*Stated problem*.
How many lines of the data below contain the string "sketchPlane"? Reply with the number alone.

Start of Entries supplied

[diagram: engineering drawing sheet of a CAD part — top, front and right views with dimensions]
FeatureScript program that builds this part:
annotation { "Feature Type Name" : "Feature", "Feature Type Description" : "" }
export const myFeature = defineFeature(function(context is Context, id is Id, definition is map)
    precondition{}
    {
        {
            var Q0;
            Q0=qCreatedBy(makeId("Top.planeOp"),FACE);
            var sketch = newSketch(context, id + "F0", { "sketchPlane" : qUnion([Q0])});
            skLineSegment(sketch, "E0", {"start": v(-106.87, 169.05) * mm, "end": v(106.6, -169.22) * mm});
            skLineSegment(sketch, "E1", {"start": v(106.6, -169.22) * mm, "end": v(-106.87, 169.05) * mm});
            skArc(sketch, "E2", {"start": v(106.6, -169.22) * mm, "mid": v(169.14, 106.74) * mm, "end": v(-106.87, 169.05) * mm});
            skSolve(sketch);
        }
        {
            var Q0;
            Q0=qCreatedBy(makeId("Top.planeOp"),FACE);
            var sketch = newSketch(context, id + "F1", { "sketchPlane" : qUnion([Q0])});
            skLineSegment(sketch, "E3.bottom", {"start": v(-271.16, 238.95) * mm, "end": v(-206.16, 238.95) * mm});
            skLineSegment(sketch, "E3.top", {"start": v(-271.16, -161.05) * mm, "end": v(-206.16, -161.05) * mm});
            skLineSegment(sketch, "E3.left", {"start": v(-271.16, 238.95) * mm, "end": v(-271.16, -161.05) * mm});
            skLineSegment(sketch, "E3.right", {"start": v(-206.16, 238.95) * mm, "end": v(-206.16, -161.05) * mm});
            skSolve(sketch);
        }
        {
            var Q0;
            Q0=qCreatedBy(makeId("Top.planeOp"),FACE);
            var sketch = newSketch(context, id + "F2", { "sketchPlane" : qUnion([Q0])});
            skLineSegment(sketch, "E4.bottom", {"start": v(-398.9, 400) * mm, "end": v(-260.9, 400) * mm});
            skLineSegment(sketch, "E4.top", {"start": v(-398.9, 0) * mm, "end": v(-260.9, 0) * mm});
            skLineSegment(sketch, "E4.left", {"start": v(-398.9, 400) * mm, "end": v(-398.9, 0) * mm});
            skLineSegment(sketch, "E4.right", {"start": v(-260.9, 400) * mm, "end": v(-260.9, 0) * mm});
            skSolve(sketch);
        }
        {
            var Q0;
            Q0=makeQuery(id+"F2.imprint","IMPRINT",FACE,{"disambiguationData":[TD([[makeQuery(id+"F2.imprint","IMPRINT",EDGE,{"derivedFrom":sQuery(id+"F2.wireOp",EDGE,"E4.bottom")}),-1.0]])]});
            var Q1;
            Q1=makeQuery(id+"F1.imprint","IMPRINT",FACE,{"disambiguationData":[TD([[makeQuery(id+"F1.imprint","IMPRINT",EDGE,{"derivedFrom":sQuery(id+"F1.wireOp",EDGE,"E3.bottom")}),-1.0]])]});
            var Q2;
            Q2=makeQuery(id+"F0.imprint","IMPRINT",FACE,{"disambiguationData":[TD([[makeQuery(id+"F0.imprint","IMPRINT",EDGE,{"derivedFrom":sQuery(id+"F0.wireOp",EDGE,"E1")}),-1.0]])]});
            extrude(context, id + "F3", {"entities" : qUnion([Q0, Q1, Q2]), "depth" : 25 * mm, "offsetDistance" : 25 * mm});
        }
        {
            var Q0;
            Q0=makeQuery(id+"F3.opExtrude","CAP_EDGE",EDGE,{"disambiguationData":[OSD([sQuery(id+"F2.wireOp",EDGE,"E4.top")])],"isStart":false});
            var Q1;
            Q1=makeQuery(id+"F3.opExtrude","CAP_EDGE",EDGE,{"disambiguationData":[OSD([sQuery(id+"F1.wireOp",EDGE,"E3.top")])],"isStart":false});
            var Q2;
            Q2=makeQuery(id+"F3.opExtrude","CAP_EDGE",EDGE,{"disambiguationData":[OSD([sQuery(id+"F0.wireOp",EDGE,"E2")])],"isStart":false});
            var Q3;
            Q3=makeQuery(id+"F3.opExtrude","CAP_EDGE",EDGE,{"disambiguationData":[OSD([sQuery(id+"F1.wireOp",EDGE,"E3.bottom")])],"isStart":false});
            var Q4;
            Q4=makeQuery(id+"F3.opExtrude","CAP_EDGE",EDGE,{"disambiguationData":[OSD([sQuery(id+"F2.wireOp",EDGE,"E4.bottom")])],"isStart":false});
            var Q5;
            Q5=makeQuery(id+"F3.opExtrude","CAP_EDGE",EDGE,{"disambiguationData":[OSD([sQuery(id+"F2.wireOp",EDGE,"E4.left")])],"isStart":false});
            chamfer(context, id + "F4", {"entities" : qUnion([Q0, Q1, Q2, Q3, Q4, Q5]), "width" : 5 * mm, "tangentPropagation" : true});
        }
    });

End of Entries supplied

*Response to the exercise*.
3